Delayed-type Hypersensitivity (DTH)

Overview
  • Delayed-type Hypersensitivity (DTH) is a subtype of Type IV Hypersensitivity which is induced in response to certain environmental or microbial antigens. The cellular source of immune-mediated injury are antigen-specific CD4+ T-cells which have been previously proliferated and differentiated in response to a prior exposure to the environmental or microbial antigen.
Pathogenesis
  • Overview
    • A DTH response requires the presence of effector CD4+ T-cells specific to the environmental or microbial antigen. These cells arise during an initial exposure to the antigen that does not result in any clinical consequences. Pathology only develops upon re-exposure once antigen-specific, CD4+ T-cells are present. The time between initial exposure and re-exposure may be weeks, months, or years, depending on how long antigen-specific effector CD4+ T-cells survive in the periphery. Frequently, this is a lifetime.
  • Initial Exposure
    • Initial exposure to the environmental antigen results in a cell-mediated immune response that generates antigen-specific effector CD4+ T-cells. These processes are described in detail in Cell-mediated Immunity; briefly, environmental or microbial antigens are phagocytosed by Antigen Presenting Cells such as macrophages and Dendritic Cells. These cells then degrade the antigen and display its peptides on MHC II molecules in local lymph nodes along with co-stimulatory molecules. CD4+ T-cells whose T-cell Receptor recognizes the displayed peptide:MHC II complexes undergo proliferation and differentiation into effector, antigen-specific CD4+ T-cells, especially of the Th1 Cell subtype. It is thought that the CD4+ T-cells differentiate primarily into the Th1 Cell subtype due to IL-12 which is secreted by the Antigen Presenting Cells.
  • Re-exposure
    • When tissues are re-exposed to the environmental antigen, local Antigen Presenting Cells (APCs) once again uptake the antigen, degrade it and display its peptides on MHC II. Circulating antigen-specific, effector Th1 Cells generated during the initial exposure recognize the peptide:MHC II complex and shower the APC with a variety of inflammatory cytokines which ultimately induce the pathological changes characteristic of Type IV Hypersensitivity.

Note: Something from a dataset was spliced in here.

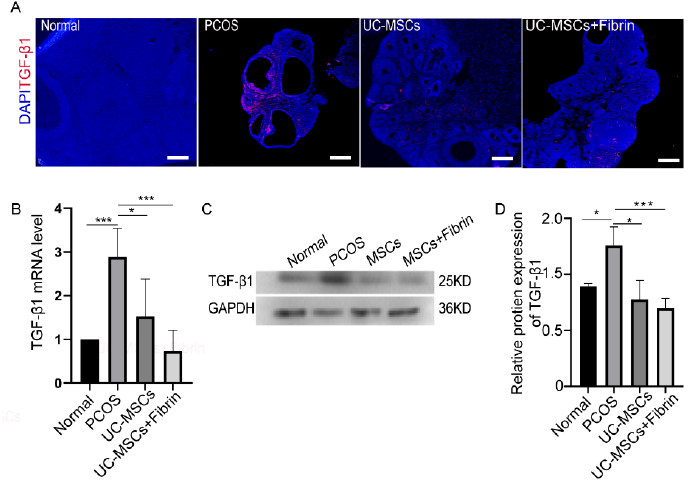
Figure 6. Immunohistochemical analysis and expression of transforming growth factor- β 1 (TGF- β 1). ( A ) Immunofluorescence analysis. TGF- β 1 expression was indicated in red and nuclei in blue color; scale bar, 100 µ m. ( B ) The relative expression of TGF- β 1 RNA was quantified by RT-PCR. ( C ) TGF- β 1 protein was detected by western blotting. ( D ) Relative protein expression of TGF- β 1 was quantified by Image J 1.52a software and normalized to the GAPDH value. GAPDH was used as internal control (* p < 0.5, ** p < 0.01, *** p <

Classically, the Th1 Cell stimulates macrophages with Interferon-gamma which enhances the macrophage's microbial killing capacity but also induces formation of granulomas and giant cells. The Th1 Cell or its target macrophage may also release TNF-alpha and IL-1 which in turn promote intense inflammation of local tissue.
Clinical Consequences
  • Overview
    • DTH reactions likely play a role in a number of pathogenic processes (refer to interlinks). The classic cause of a localized DTH reaction is the Tuberculin Skin Test described below.
  • Tuberculin Skin Test
    • The Tuberculin Skin Test is a diagnostic tool used to determine previous infection to Mycobacterium tuberculosis. It involves subcutaneous injection of M. tuberculosis bacterial antigens and assessment of the skin two days later. An inflammatory reaction indicates the prior presence of mycobacteria-specific [CD4+ T-cells, indicating prior infection to M. tuberculosis. A positive reaction manifests as a localized area of cutaneous edema and erythema.
Morphology
  • Histologically, a positive Tuberculin Skin Test will manifest as a localized area of dermal inflammation characterized by the presence of macrophages and lymphocytes, especially around the micro-vasculature. In certain more intense DTH responses granulomas may form and may possess giant cells.